Read more: Why Oppenheimer’s Nuclear Fears Are Just as Relevant Today

One of the policies recommended in the new paper is requiring companies to seek a license before developing “exceptionally capable future models.” Some AI developers and commentators, however, have warned that licensing would advantage large companies that can bear the regulatory burden required to attain a license.

Bengio calls this a “completely false argument,” pointing out that the burden imposed by licensing would fall exclusively on companies developing the largest, most capable AI models. Instead, Bengio argues the real risk of regulatory capture to be wary of would be if companies were allowed to influence legislation such that it isn’t sufficiently robust.

Russell says the argument that large AI companies are cynically pushing for regulation to shut out smaller companies is “utter nonsense on stilts,” arguing that although there are more regulations on sandwich shops than there are on AI companies, tens of thousands of new cafes and restaurants open each year.

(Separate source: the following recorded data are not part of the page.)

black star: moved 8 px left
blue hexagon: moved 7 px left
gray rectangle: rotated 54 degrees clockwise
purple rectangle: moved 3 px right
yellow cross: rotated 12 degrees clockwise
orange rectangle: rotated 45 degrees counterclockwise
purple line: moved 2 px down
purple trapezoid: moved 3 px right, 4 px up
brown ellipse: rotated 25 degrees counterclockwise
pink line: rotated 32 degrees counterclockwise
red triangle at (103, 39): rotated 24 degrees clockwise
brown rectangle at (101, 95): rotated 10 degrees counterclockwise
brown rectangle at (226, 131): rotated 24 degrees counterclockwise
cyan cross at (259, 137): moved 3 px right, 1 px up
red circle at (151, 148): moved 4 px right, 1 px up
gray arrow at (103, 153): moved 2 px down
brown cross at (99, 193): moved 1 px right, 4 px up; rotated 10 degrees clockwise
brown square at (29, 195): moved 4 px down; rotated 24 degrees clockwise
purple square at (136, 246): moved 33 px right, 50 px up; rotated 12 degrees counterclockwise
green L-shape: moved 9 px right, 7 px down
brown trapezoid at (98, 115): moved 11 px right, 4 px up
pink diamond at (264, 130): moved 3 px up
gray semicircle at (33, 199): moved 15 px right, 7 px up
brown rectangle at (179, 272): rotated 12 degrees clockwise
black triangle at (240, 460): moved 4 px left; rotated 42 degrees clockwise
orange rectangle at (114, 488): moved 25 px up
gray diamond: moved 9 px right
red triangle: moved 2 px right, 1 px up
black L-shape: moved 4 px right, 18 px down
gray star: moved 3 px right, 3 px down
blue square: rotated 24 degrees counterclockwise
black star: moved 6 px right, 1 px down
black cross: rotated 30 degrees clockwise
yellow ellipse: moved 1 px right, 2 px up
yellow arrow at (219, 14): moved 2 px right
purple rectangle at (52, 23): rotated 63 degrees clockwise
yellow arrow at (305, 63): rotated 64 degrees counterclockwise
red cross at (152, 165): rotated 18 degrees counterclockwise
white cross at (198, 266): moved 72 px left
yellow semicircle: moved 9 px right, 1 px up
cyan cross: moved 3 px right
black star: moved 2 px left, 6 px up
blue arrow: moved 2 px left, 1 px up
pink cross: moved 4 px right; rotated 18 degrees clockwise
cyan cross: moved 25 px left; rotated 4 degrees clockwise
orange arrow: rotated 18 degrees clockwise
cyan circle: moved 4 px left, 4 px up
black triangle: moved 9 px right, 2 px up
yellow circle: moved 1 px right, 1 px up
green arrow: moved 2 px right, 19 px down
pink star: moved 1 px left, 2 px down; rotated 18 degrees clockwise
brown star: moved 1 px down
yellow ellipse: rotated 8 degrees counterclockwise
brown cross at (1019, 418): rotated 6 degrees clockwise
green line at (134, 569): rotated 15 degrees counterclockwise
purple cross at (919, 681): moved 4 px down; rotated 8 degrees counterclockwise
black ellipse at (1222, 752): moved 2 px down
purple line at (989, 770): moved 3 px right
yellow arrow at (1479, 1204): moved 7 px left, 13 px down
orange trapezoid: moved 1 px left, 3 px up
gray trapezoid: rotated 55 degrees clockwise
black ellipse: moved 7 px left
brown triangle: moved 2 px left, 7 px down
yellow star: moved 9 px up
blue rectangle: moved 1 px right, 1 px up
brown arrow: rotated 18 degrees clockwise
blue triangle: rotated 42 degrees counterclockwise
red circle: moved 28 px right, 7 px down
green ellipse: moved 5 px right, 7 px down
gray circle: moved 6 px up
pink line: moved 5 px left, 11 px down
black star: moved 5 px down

Read more: The Heated Debate Over Who Should Control Access to AI

The new paper comes at a pivotal moment, with rules in major AI-developing jurisdictions at varying stages of maturity. China is furthest ahead—its rules governing AI chatbots, which build on previous rounds of AI regulation, came into force in August.

Western countries are further behind. The E.U. AI Act is still progressing through the E.U. regulatory process. In the U.S., the White House has secured voluntary commitments from 15 leading AI developers, but Congress remains a long way away from passing AI legislation.

Meanwhile, U.K. Prime Minister Rishi Sunak is attempting to play a key role in promoting international cooperation on AI issues, and U.N. Secretary General António Guterres and his envoy on technology, Amandeep Gill, are also trying to advance the global governance of AI.

“If governments act now, with determination,” says Russell, “there is a chance that we will learn how to make AI systems safe before we learn how to make them so powerful that they become uncontrollable.”

Correction, Oct. 24

The original version of this story misstated the nature of the published document. It is a paper, not an open letter.